Do you have any ideas about the loss of metrics?
I think it's the difference in the implementation of pre - post processing between python and c++ code that causes this problem. You can check it !
Hi, @DehuaTang .
I've used the offical released reid xmodel and slim model with sparsity=0.5. I compiled the xmodel and extracted the last bn params into the prototxt. And I test it by my c++ code and use python code to evaluate the metrics, got: Which are the same as released README:
This means my pre-post processing code should be correct. Here is my QAT code:
Does this can export correct xmodel?
deployable_model = qat_processor.deployable_model(config.QAT_OUTPUT_DIR, used_for_xmodel=True)
tmp_input = torch.randn([1, 3, 128, 256], dtype=torch.float32)

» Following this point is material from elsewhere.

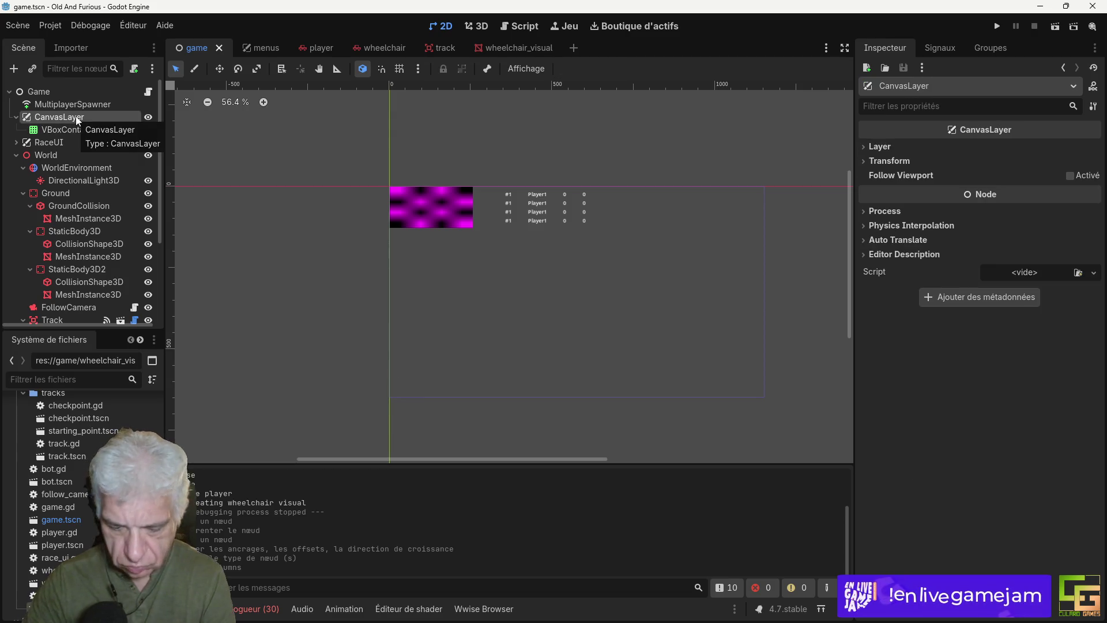
pyautogui.doubleClick(75, 116)
pyautogui.write('Tw')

tmp_output = deployable_model(tmp_input)
qat_processor.export_xmodel(config.QAT_OUTPUT_DIR, deploy_check=True)
Try this !
deployable_model = qat_processor.deployable_model(config.QAT_OUTPUT_DIR, used_for_xmodel=True) tmp_input = torch.randn([1, 3, 128, 256], dtype=torch.float32) tmp_output = deployable_model(tmp_input) qat_processor.export_xmodel(config.QAT_OUTPUT_DIR, deploy_check=True)
Try this !
Maybe
tmp_input = torch.randn([1, 3, 128, 256], dtype=torch.float32)
shoule be
tmp_input = torch.randn([1, 3, 256, 128], dtype=torch.float32)
?
Here is just an example, actually depends on your needs
Thanks, I'll try this. :full_moon_with_face:
I'm here again. :sweat_smile:
I've tried the code above, and it didn't work. But an idea just occurred into my mind: the bn_params in the prototxt are used to load the sole bn layer params during post processing, but I've trained the model by QAT which means the params of that sole bn layer have been changed. So I extract the sole bn params in deployable.pth(export by QAT) and replace it into prototxt, got:
The metrics are better than before, but still has a little loss compared to those on GPU. I'll try to debug it sometime, but now it seems to be OK. Thanks @DehuaTang .

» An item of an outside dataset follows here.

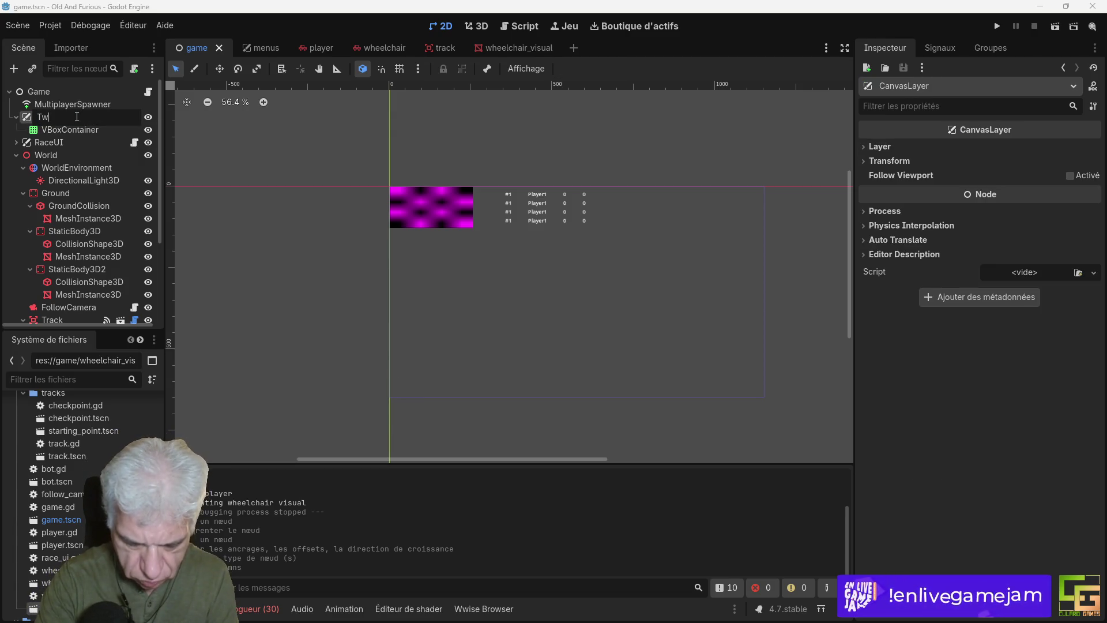
pyautogui.write('eakVehicle')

I think this error is acceptable. python and c++ versions of the preprocessing interpolation method may have errors.
OK, thanks.
Hi, @DehuaTang .
I've used the offical released reid xmodel and slim model with sparsity=0.5. I compiled the xmodel and extracted the last bn params into the prototxt. And I test it by my c++ code and use python code to evaluate the metrics, got: Which are the same as released README:
This means my pre-post processing code should be correct. Here is my QAT code:
Does this can export correct xmodel?
Hello, can you please share with me the QAT script that you have used, here is my email: ikrame.bgr@gmail.com. I am having an error with qat_processor. Here is the error I am having
Hi, @IkrameBeggar I just commit the repo, you can refer this script. But it's based on a former version of VitisAI. Hope it's helpful.
Hi, @IkrameBeggar I just commit the repo, you can refer this script. But it's based on a former version of VitisAI. Hope it's helpful.

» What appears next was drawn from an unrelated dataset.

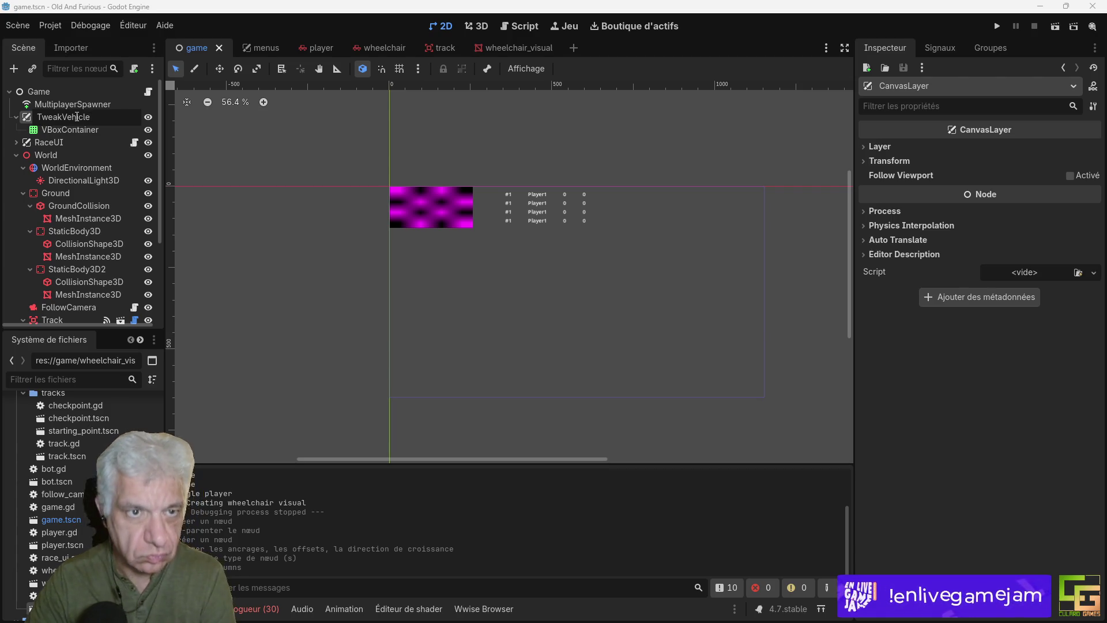
pyautogui.press('Return')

Thank you very much. I really appreciate it
In Vitis-AI2.0, we first used mode='calib' to export quant config and then used mode='test' to dump xmodel. But in Vitis-AI2.5, the released quantizing code is quite far away from that in 2.0, the quantizing modes are 'train', 'deploy' and 'test' respectively. So what's the order of exporting xmodel?
The released script is used to test quantizing mode: Should I change mode to 'train' first and then change mode to 'deploy' to get xmodel if I want to acquire a quantizing model?
Looking forward to hearing from you.